- Observed by: Manitoba
- Type: Provincial holiday
- Significance: Celebrating the founding of Manitoba
- Date: May 12
- Frequency: Annual

= Manitoba Day =

Manitoba Day (Fête du Manitoba) is the official anniversary of the founding of Manitoba, Canada, and is celebrated annually on May 12.

The province of Manitoba was created by The Manitoba Act, which received royal assent on May 12, 1870, and was officially incorporated into Confederation on July 15 that year—the only to enter Confederation under Indigenous leadership (that of Louis Riel). Nearly a century later, Manitoba's official flag was dedicated and raised for the first time on May 12, 1966. Celebrations on May 12 began to grow into an annual community event since the province's centenary in 1970. Because of the double importance of May 12 in the history of the province, the Government of Manitoba designated it as Manitoba Day in 1986.

Despite the official government celebrations, a 2009 survey by Prairie Research found that less than 4% of people surveyed were aware of the importance of May 12 in the province's history. It is also not considered a statutory holiday (or general holiday) and does not mean that Manitobans have the day off work or school.

May 12, 2020, marked the 150th anniversary of Manitoba's founding; accordingly, commemorative events, activities, projects, initiatives, and so on were planned to take place throughout 2020 under the banner of Manitoba 150 (#MB150).

== Events ==
Manitoba Day 2010 represented the province's 140th "birthday", and was officially celebrated in Neepawa, Manitoba. A substitute Manitoba Day was celebrated in Vancouver during the 2010 Winter Olympics on February 25, 2010.
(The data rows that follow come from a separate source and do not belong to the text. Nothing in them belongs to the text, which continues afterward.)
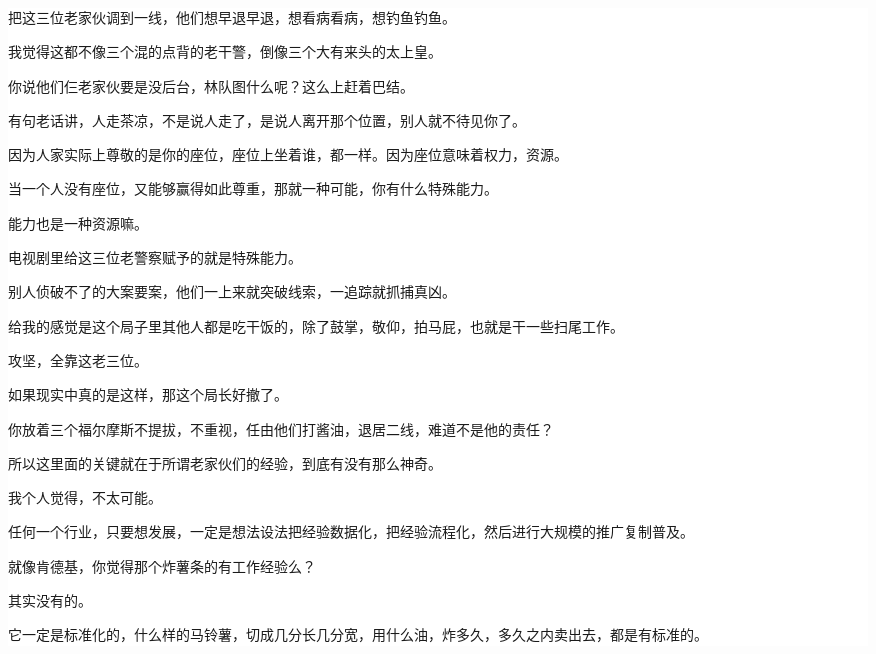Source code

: 
把这三位老家伙调到一线，他们想早退早退，想看病看病，想钓鱼钓鱼。

  

我觉得这都不像三个混的点背的老干警，倒像三个大有来头的太上皇。

  

你说他们仨老家伙要是没后台，林队图什么呢？这么上赶着巴结。

  

有句老话讲，人走茶凉，不是说人走了，是说人离开那个位置，别人就不待见你了。

  

因为人家实际上尊敬的是你的座位，座位上坐着谁，都一样。因为座位意味着权力，资源。

  

当一个人没有座位，又能够赢得如此尊重，那就一种可能，你有什么特殊能力。

  

能力也是一种资源嘛。

  

电视剧里给这三位老警察赋予的就是特殊能力。

  

别人侦破不了的大案要案，他们一上来就突破线索，一追踪就抓捕真凶。

  

给我的感觉是这个局子里其他人都是吃干饭的，除了鼓掌，敬仰，拍马屁，也就是干一些扫尾工作。

  

攻坚，全靠这老三位。

  

如果现实中真的是这样，那这个局长好撤了。

  

你放着三个福尔摩斯不提拔，不重视，任由他们打酱油，退居二线，难道不是他的责任？

  

所以这里面的关键就在于所谓老家伙们的经验，到底有没有那么神奇。

  

我个人觉得，不太可能。

  

任何一个行业，只要想发展，一定是想法设法把经验数据化，把经验流程化，然后进行大规模的推广复制普及。

  

就像肯德基，你觉得那个炸薯条的有工作经验么？

  

其实没有的。

  

它一定是标准化的，什么样的马铃薯，切成几分长几分宽，用什么油，炸多久，多久之内卖出去，都是有标准的。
May 12, 2020, marked the 150th anniversary of Manitoba's founding; accordingly, commemorative events, activities, projects, initiatives, and so on were planned to take place throughout 2020 under the banner of Manitoba 150 (#MB150), facilitated by the Manitoba 150 Host Committee with funding from the provincial government. Due to the COVID-19 pandemic, the Manitoba government announced that all Manitoba 150-initiated events were to be paused until 2021; celebrations have since continued into 2021, either virtually or with appropriate measures in place.

The Association for Manitoba Archives presents Manitoba Day Awards yearly in celebration of the occasion.